§ Source data:
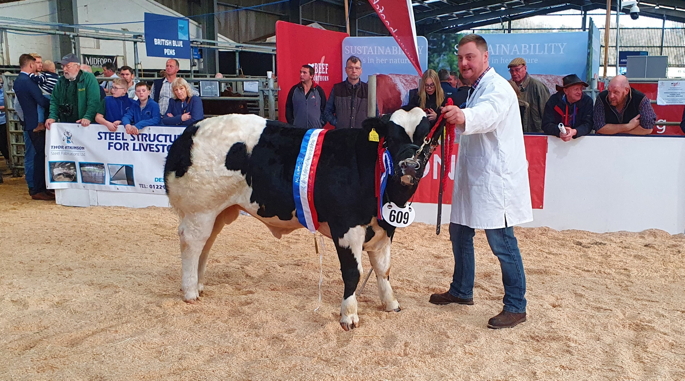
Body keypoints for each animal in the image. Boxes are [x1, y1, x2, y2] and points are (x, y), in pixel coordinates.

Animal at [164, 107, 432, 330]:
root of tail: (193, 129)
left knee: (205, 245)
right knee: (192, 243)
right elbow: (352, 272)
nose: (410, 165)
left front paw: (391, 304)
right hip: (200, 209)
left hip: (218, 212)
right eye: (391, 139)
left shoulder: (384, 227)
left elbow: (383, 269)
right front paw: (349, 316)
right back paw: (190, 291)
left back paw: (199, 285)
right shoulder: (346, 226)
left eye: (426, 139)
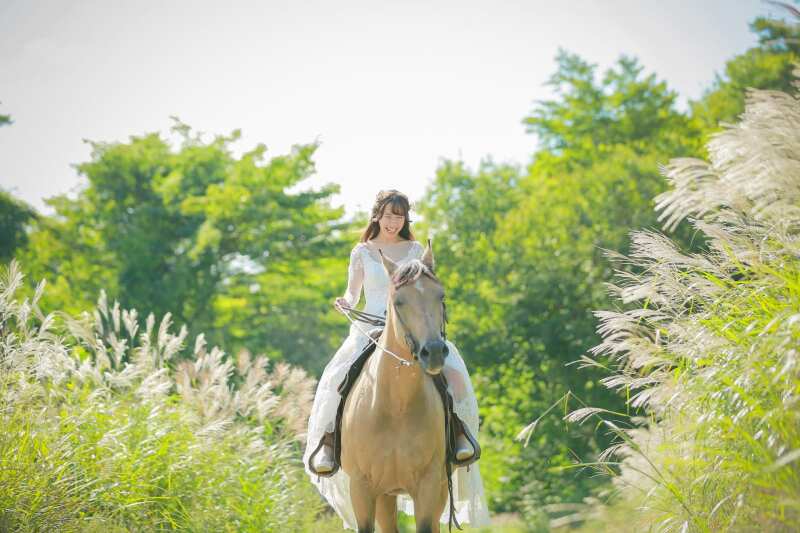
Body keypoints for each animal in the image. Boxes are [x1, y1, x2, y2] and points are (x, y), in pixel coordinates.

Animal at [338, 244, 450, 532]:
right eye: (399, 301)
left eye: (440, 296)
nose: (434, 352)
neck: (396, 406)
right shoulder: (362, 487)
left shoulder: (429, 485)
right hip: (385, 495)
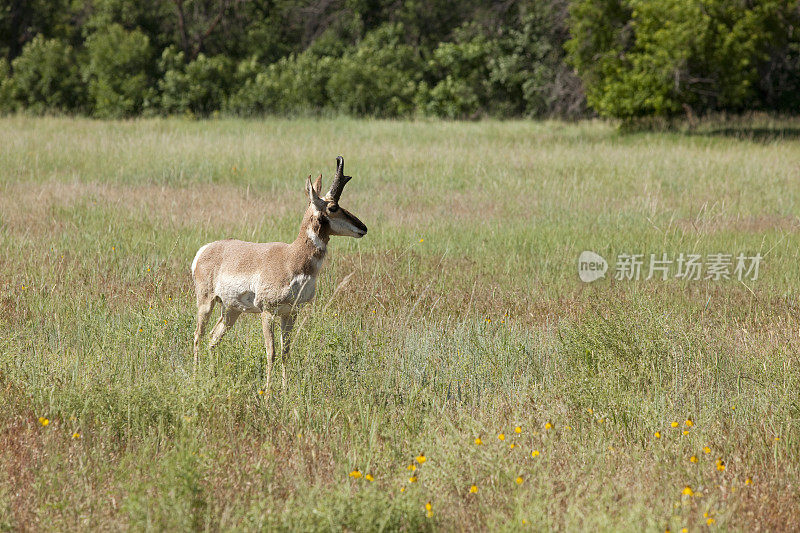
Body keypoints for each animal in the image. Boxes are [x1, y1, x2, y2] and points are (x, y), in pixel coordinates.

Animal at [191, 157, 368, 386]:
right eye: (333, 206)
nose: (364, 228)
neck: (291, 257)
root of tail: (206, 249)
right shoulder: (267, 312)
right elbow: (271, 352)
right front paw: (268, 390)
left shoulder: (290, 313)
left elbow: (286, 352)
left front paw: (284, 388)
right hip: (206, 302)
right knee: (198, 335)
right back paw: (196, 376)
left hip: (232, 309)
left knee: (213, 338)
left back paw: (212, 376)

§ Directions for this task: Where a line of the data contains "front", copy that line.

§ Finished exercise:
left front paw: (391, 304)
right front paw: (349, 316)
right front paw: (268, 390)
left front paw: (284, 388)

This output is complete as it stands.